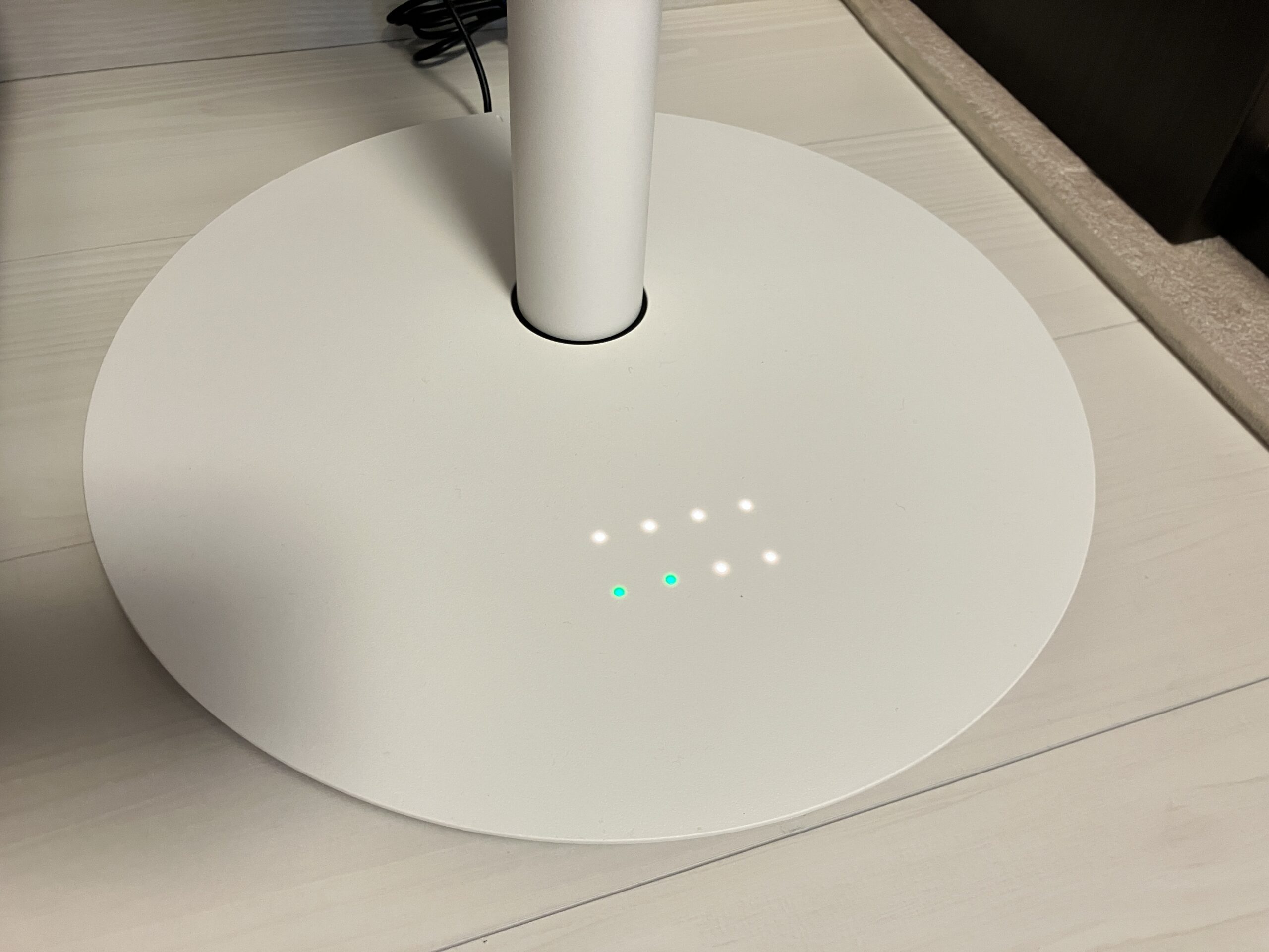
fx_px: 1026
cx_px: 634
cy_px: 476
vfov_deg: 49.7
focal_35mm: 28
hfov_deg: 63.4
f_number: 1.8
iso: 100
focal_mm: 3.99
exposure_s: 1/60
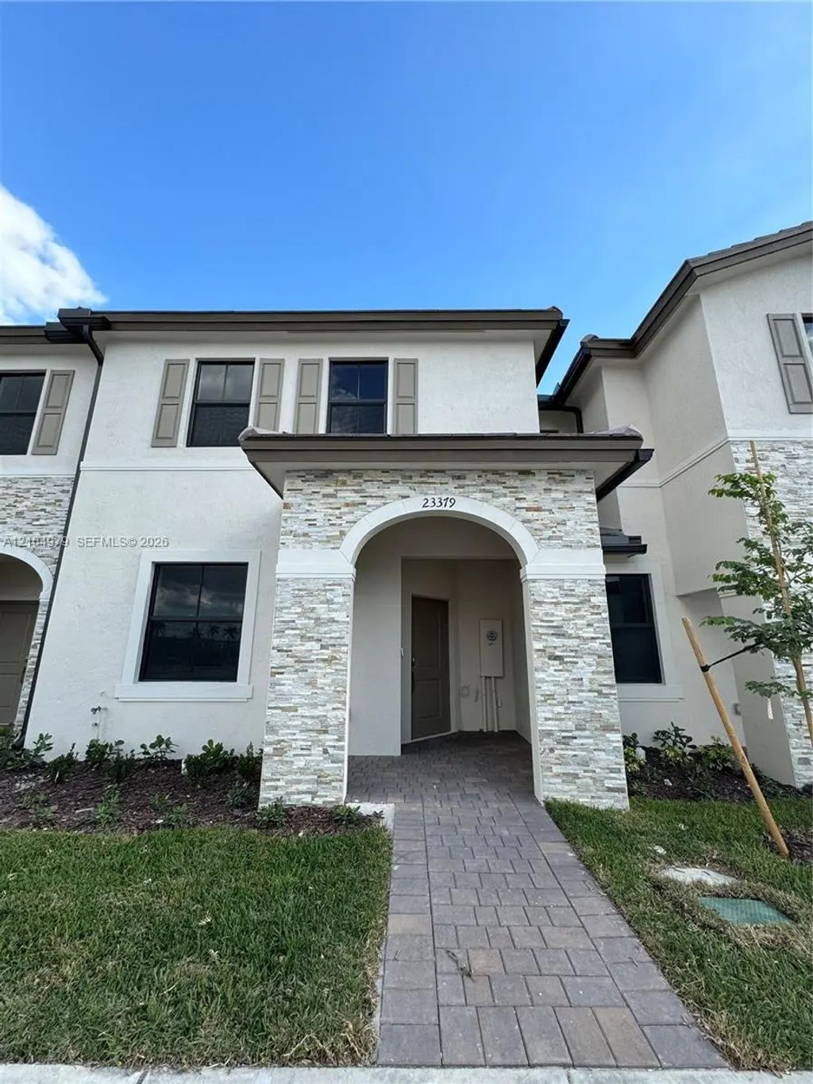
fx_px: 438
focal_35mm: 14
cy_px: 542
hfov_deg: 85.7
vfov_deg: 102.1
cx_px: 406
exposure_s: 1/669
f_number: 2.2
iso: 40
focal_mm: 2.22
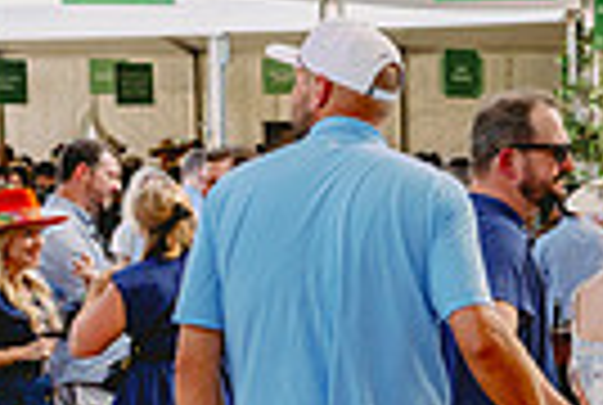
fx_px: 2535
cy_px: 245
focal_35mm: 151
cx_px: 1174
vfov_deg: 9.1
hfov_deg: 12.2
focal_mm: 35
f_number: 7.1
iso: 800
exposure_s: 1/250
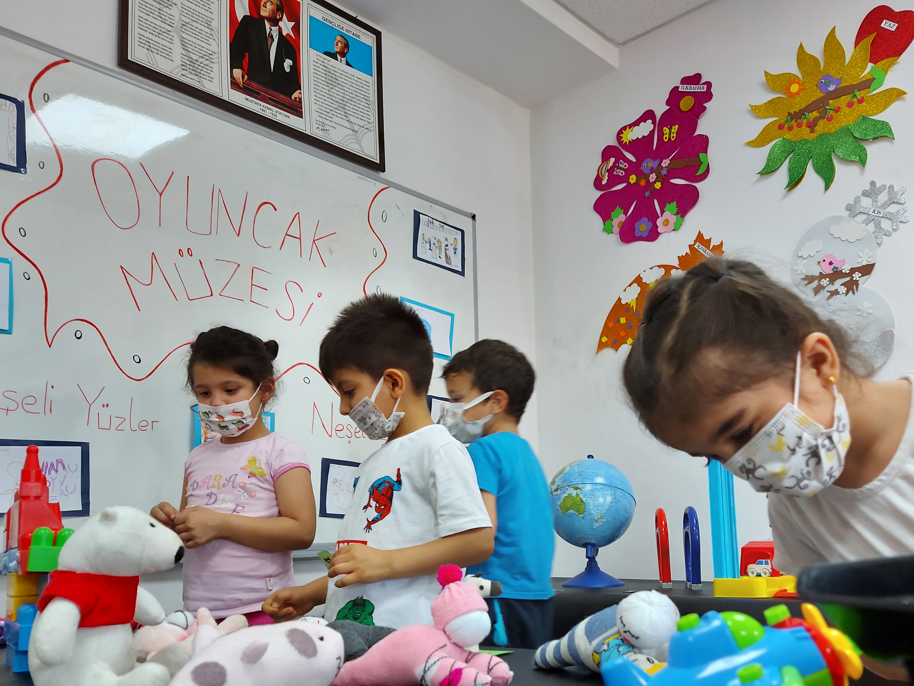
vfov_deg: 45.1
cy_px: 429
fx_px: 819
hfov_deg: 58.2
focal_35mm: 31
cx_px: 503
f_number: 1.8
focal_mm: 5.23
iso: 100
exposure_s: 1/50
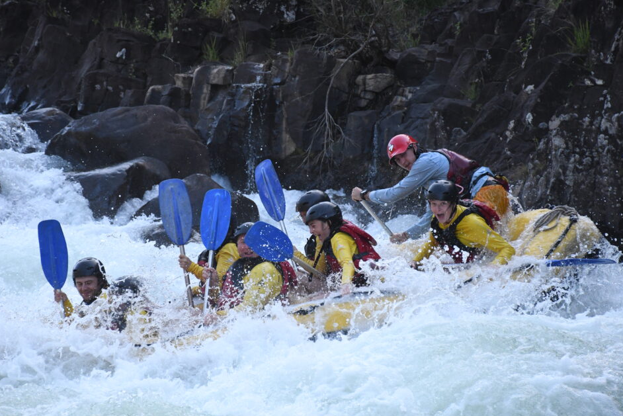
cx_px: 291
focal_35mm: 163
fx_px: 2822
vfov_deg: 8.4
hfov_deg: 12.6
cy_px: 199
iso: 2000
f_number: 5.6
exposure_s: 1/1250
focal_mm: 100
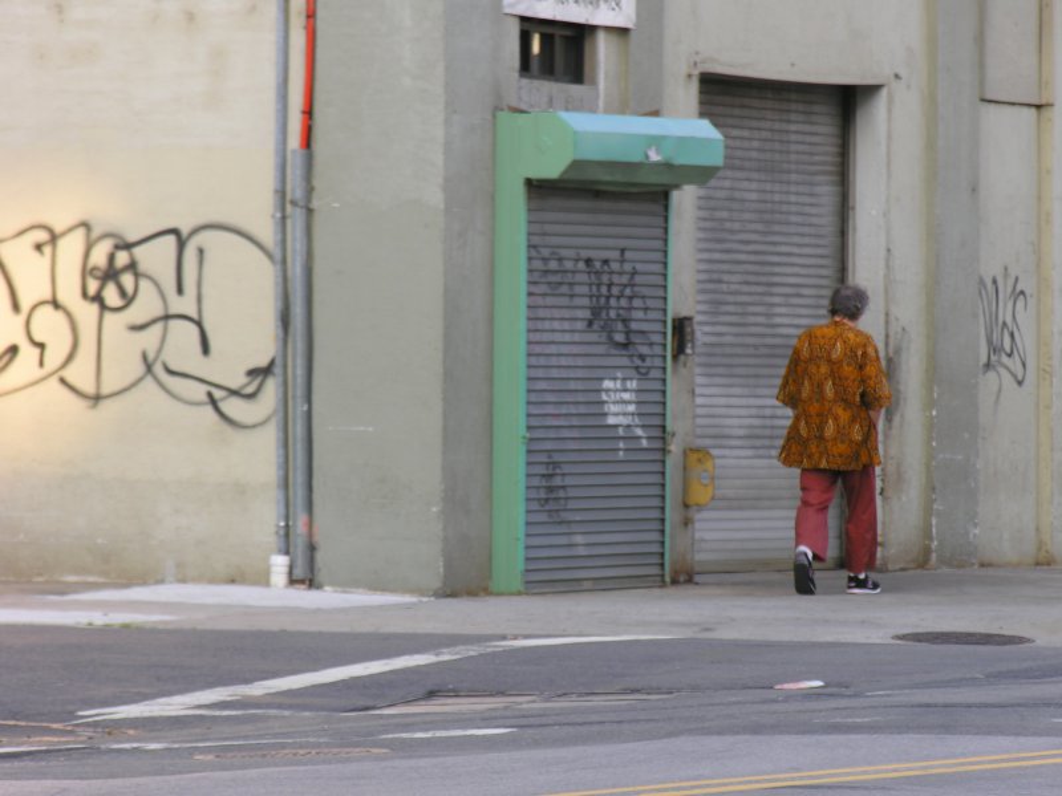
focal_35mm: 279
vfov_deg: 5.3
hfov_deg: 7.1
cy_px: 398
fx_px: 8560
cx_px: 531
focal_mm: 71
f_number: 4.7
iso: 50
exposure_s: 1/45.7
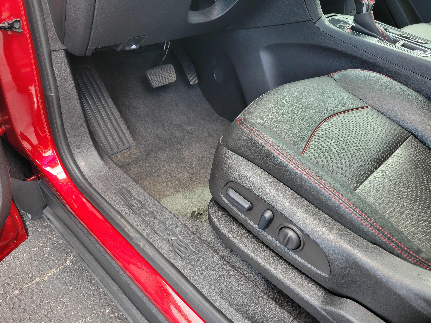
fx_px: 324
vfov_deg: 53.1
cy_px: 162
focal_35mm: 26
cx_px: 216
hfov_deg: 67.3
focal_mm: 5.4
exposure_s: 1/120
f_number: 1.8
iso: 64
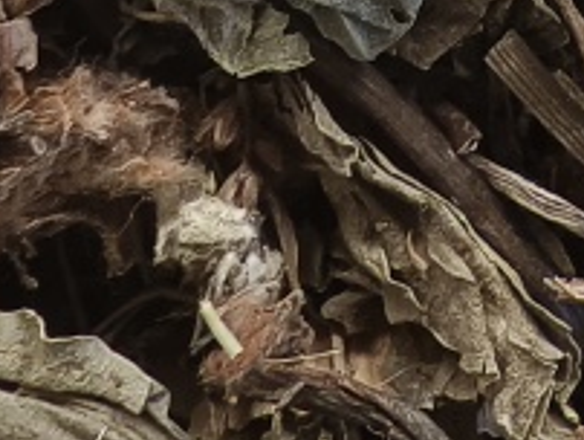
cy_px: -211
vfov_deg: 14.1
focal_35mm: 99
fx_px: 1672
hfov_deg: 18.6
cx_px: 737
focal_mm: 2.32
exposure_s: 1/50
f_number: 2
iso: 605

================

#### [What to work on]
Transcribe every record above exactly as written, leaving out any pictures.

#### [Solved exercise]
fx_px: 1026
cx_px: 634
cy_px: 476
vfov_deg: 49.7
focal_35mm: 28
hfov_deg: 63.4
f_number: 1.8
iso: 100
focal_mm: 3.99
exposure_s: 1/60
fx_px: 438
focal_35mm: 14
cy_px: 542
hfov_deg: 85.7
vfov_deg: 102.1
cx_px: 406
exposure_s: 1/669
f_number: 2.2
iso: 40
focal_mm: 2.22
fx_px: 2535
cy_px: 245
focal_35mm: 151
cx_px: 1174
vfov_deg: 9.1
hfov_deg: 12.2
focal_mm: 35
f_number: 7.1
iso: 800
exposure_s: 1/250
vfov_deg: 45.1
cy_px: 429
fx_px: 819
hfov_deg: 58.2
focal_35mm: 31
cx_px: 503
f_number: 1.8
focal_mm: 5.23
iso: 100
exposure_s: 1/50
cx_px: 291
focal_35mm: 163
fx_px: 2822
vfov_deg: 8.4
hfov_deg: 12.6
cy_px: 199
iso: 2000
f_number: 5.6
exposure_s: 1/1250
focal_mm: 100
focal_35mm: 279
vfov_deg: 5.3
hfov_deg: 7.1
cy_px: 398
fx_px: 8560
cx_px: 531
focal_mm: 71
f_number: 4.7
iso: 50
exposure_s: 1/45.7
fx_px: 324
vfov_deg: 53.1
cy_px: 162
focal_35mm: 26
cx_px: 216
hfov_deg: 67.3
focal_mm: 5.4
exposure_s: 1/120
f_number: 1.8
iso: 64
cy_px: -211
vfov_deg: 14.1
focal_35mm: 99
fx_px: 1672
hfov_deg: 18.6
cx_px: 737
focal_mm: 2.32
exposure_s: 1/50
f_number: 2
iso: 605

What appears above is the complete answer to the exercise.